■ **DESCRIPTION OF THE TASK**
Once you have read the entries, please say how many lines hold the string "معامله", giving the number only.

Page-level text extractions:
○ ○ ○ ○

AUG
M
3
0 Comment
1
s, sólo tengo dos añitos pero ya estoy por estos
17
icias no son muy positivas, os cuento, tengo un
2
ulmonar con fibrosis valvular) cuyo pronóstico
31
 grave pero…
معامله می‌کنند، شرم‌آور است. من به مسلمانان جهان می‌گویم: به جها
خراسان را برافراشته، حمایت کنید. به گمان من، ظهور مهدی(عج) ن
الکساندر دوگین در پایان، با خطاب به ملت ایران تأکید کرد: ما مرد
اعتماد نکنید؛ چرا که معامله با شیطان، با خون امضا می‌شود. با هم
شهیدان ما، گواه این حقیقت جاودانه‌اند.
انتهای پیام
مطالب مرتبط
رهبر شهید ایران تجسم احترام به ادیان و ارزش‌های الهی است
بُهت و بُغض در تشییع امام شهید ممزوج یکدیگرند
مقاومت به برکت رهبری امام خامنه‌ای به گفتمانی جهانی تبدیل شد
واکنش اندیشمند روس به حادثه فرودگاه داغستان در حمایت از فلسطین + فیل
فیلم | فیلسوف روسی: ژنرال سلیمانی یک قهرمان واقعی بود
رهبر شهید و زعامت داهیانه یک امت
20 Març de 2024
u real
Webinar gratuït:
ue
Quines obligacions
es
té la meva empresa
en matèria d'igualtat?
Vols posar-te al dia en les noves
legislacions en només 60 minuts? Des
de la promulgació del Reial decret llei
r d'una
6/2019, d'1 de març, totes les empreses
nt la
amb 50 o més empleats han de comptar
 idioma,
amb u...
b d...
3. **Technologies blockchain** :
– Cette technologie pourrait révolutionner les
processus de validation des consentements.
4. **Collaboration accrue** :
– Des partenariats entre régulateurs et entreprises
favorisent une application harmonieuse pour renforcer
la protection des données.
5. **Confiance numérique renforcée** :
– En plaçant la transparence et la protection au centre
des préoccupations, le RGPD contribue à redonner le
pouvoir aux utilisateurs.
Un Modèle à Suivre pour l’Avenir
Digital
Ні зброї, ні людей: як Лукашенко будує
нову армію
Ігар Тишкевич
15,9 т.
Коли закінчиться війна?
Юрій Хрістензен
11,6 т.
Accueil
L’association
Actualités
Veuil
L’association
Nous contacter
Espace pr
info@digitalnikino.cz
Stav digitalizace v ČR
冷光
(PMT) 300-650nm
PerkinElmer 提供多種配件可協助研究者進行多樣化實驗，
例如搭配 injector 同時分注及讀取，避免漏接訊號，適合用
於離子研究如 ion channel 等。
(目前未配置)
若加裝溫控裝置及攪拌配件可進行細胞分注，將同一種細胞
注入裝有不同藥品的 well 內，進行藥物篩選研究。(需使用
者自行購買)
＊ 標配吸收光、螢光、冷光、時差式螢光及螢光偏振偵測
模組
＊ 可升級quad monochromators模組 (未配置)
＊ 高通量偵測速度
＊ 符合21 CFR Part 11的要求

○ ○ ○ ○

■ **EXERCISE OUTPUT**
2